Contrairement, une nouvelle fois, à pas mal de FPS contemporains ici chaque arme est unique. On peut en porter seulement trois et ramasser celles des ennemis. Dans Killzone 3 quasiment toutes les armes sont des variantes d'armes automatiques, dans les grosses lignes elles sont équivalentes et on préférera systématiquement la plus puissante / précise d'entre elles. Dans Killzone déjà les armes ont des modes de tir secondaires. Ensuite, un bon pourcentage d'armes n'est pas constitué d'armes automatiques. Enfin, entre les quatre armes automatiques disponibles dans la campagne de Templar, le choix n'est pas évident.

Le fusil d'assaut ISA est relativement précis, c'est-à-dire que l'on peut s'y fier pour des tirs localisés (je reviendrai sur le « relativement » plus tard) et il dispose d'un lance-grenade intégré (les explosions dans Killzone ça fait mal, en tant que joueur en ligne de la première version je l'ai appris à mes dépens) ; problème, ses munitions sont rares.
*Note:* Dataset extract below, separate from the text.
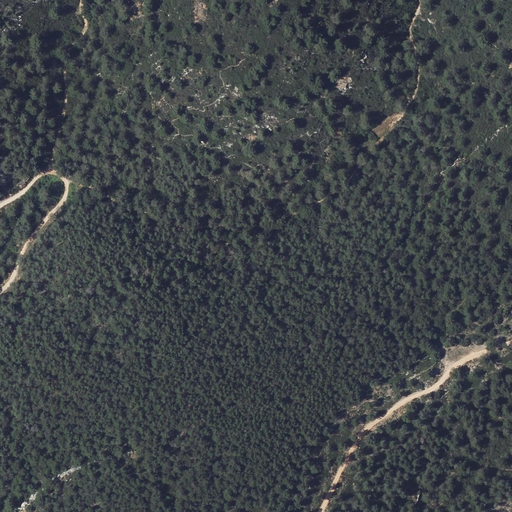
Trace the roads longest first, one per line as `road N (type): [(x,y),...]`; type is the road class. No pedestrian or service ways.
road 1 (track): [(323,511),(348,455),(386,419),(467,359),(511,341)]
road 2 (track): [(0,206),(45,172),(71,185),(0,290)]
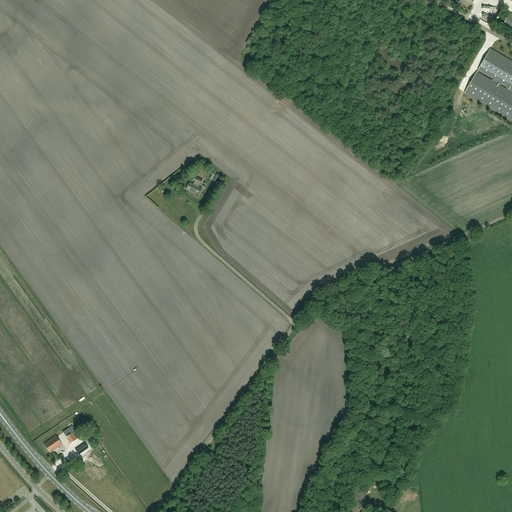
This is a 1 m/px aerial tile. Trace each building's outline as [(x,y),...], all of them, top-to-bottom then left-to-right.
[(511,15),(509,14),(502,27),(511,32),(511,15)] [(477,72),(465,92),(511,120),(511,62),(495,52),(490,49),(478,70),(493,79),(502,84),(506,87),(511,89),(511,92),(505,89),(500,86),(492,81),(477,72)] [(200,184),(202,179),(194,176),(192,180),(195,181),(194,184),(189,182),(186,189),(198,195),(202,188),(198,186),(199,184),(200,184)] [(70,443),(80,437),(76,431),(66,437),(70,443)] [(50,452),(62,445),(56,436),(44,444),(50,452)] [(85,443),(75,450),(79,455),(89,448),(85,443)] [(86,458),(83,460),(86,465),(94,459),(92,455),(86,459),(86,458)]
Le fusil d'assaut Helghast est peu précis mais il a un gros chargeur et on trouve des munitions sur chaque cadavre. Arroser l'ennemi peut être une stratégie payante. En sus l'arme dispose d'un fusil à pompe intégré, qu'on doit recharger à chaque tir mais dont on trouve une cartouche (stock de 8 maxi) sur chaque ennemi qui utilisait cette arme. La mitrailleuse STA-3 est une grosse arme, peu précise mais un peu plus que le fusil d'assaut Helghast, avec un chargeur énorme et une grosse cadence de tir, mais sans mode secondaire. Contre un groupe d'ennemi à courte voire moyenne portée, ça le fait. Enfin le pistolet automatique M66-SD, doté d'un zoom avantageux, s'il n'a à peu près aucun intérêt dans son mode primaire (automatique) il trouve toute sa valeur en mode coup par coup, qui tire à peu près une balle sur trois dans le mille mais qui a une heureuse tendance à tuer en un coup les ennemis quand on les touche à la tête (ce qui n'est pas le cas des autres armes, point important). C'est tout pour les armes automatiques.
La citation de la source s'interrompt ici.